Brattleboro again requires masking in public indoor spaces
BRATTLEBORO, Vt. (AP) — Officials in the town of Brattleboro have adopted a resolution requiring that masks again be worn in the town’s public indoor spaces.
The select board voted 4-1 Tuesday in favor of the resolution, which must be approved by Vermont’s health commissioner.
The board also unanimously approved a separate resolution encouraging mask wearing and vaccinations against COVID-19, the Brattleboro Reformer reported.
Earlier this summer, the board had voted to lift the mask mandate for vaccinated people in indoor spaces.
The U.S. Centers for Disease Control and Prevention says people should wear masks indoors in public in areas with “substantial” or “high” levels of transmission of the coronavirus. Last week, Windham County was considered to have “substantial” levels of community transmission but that dropped to “moderate” levels just before Tuesday’s meeting, according to the CDC.
“It’s not just going to go away,” board member Jessica Gelter said of the virus. “I know that a mandate by the town when unenforced may feel useless to some folks but I think it’s the strongest statement that we can make that we want people to pay attention to these guidelines coming from the CDC, guidelines coming from science.”
In other pandemic-related news:
WEAKENED IMMUNE SYSTEMS
Vermont is formally adopting the U.S. Centers for Disease Control and Prevention recommendation for those with weakened immune systems to receive an additional dose, or booster shot, of COVID-19 vaccine.
“People should talk to their health care provider about their medical condition, and whether getting an additional dose is appropriate for them,” said Health Commissioner Mark Levine. “Some primary care providers are equipped to give an additional dose to those who are eligible.”
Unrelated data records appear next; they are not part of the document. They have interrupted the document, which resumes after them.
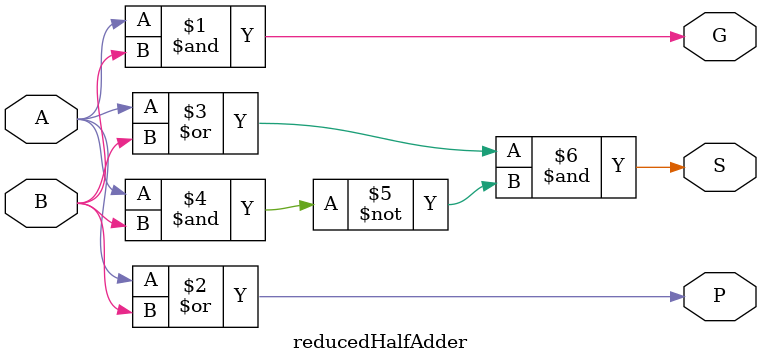
<source format=sv>
module reducedHalfAdder(input logic A, B, output logic S, G, P);
  assign G = A & B;
  assign P = A | B;
  assign S = (A | B) & ~(A & B);
endmodule

</source>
Although mass vaccination clinics are closed, there are still plenty of vaccination sites across the state.
SCHOOL VACCINATION CLINICS
Vermont Gov. Phil Scott on Thursday announced a series of vaccination clinics at schools for anyone 12 or older.
Scott said the goal is to make it easier for 12- to 17-year-olds to get vaccinated, but the clinics are open to all.
“The more students, parents and school employees we have vaccinated, the stronger position schools will be in to minimize disruption and have a healthy and successful in-person school year for our kids,” he said.
The clinics were on Thursday at Essex High School and Rutland High School and on Friday at Mt. Abraham Union High School and Bellows Falls Union High School.